Après une dizaine d’années de procédure, le tribunal de grande instance de Douala a condamné Nestlé-Cameroun à payer plus d’un million d’euros à Codilait une société locale. Celle-ci avait accusé la filiale du leader mondial de l’agroalimentaire d’avoir coupé son lait avec d’autres produits, pour augmenter sa marge bénéficiaire. Insatisfait par la décision du tribunal, le patron de Codilait pourrait interjeter appel.
La justice camerounaise a été clémente envers la multinationale agroalimentaire Suisse, poursuivie depuis huit ans pour concurrence déloyale par Codilait, une société laitière locale. Selon une dépêche de l’AFP publiée samedi, le tribunal de grande instance de Douala, la capitale économique, a reconnu coupable le 14 juillet, Nestlé Cameroun, filiale de Nestlé et cinq entreprises camerounaises de « concurrence déloyale et fraude douanière ». Elles doivent payer solidairement 740 millions de francs CFA (1,128 millions d’euros) au plaignant. Nestlé devra s’acquitter de la plus grande somme, soit environ 721 000 euros. Onze autres entreprises poursuivies dans la même affaire ont été mises hors de cause.

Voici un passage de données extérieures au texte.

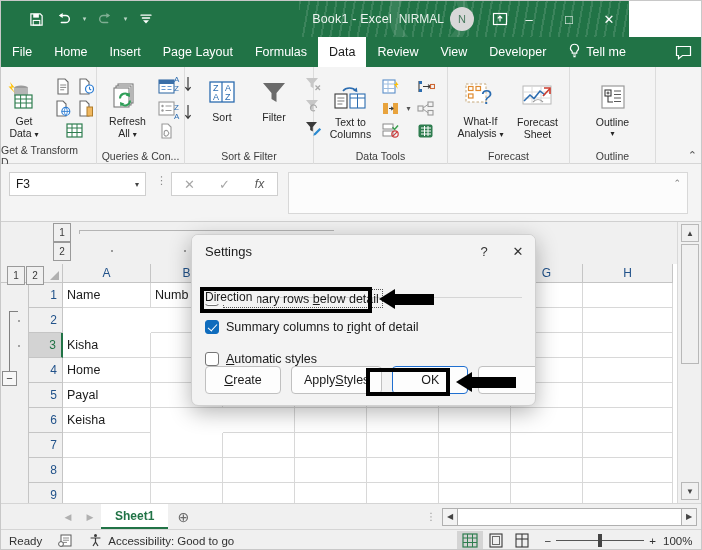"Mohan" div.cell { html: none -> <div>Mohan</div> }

Cette décision, même si elle ne satisfait pas pleinement la direction de Codilait, constitue une étape de franchie, dans une procédure qui dure depuis plus de dix ans. Les faits commencent au lendemain de la dévaluation du francs CFA, en janvier 1994. Comme la plupart des sociétés, Nestlé-Cameroun doit faire faire face à l’inflation qui s’ensuit. Elle décide alors de tricher sur la composition de son lait en y ajoutant des produits de synthèses moins coûteux. Une combine d’autant plus difficile à déceler que le produit frelaté proposé aux consommateurs camerounais conserve l’apparence et la texture du lait tel que présenté par les étiquettes. Nestlé peut ainsi continuer à engranger d’énormes profits, tandis que l’industrie laitière locale fait faillite. Codilait se voit obligé de mettre au chômage technique ses 150 employés.
Fraude douanière et concurrence déloyale
Mais au bout de quelques années, la supercherie finit par se savoir et provoque une levée de boucliers de la presse. « Du faux lait vendu au Cameroun depuis 6 ans », titre le quotidien gouvernemental Cameroun Tribune, dans son édition du 7 août 2000. Côté justice, il y a Codilait qui engage des poursuites pour « concurrence déloyale ». Mais il y a aussi l’Etat camerounais qui se plaint de « fraude fiscalo-douanière », les produits déclarés par la société suisse n’étant pas ceux effectivement importés. Mais cette plainte du gouvernement camerounais sera finalement abandonnée, quelques années plus tard. De son côté, l’Office de lutte antifraude européen (Olaf) qu’intéresse l’usage fait des subventions généreusement accordées par l’Union européenne au secteur agro-alimentaire diligente une enquête qui confirme la supercherie. Il faudra finalement, après une série de renvois, près d’une dizaine d’années à la justice camerounaise, pour rendre une décision dans le dossier.
Cependant, le dossier risque de ne pas être clos. Le patron de Codilait, Pius Bissek, a indiqué à l’AFP qu’il n’était pas satisfait du jugement. « Une expertise judiciaire avait fixé le préjudice que j’ai subi à 4,3 milliards de francs CFA (6,5 millions d’euros). Le tribunal aurait pu m’accorder au moins la moitié de cette somme », a-t-il déclaré. Il envisage d’interjeter appel.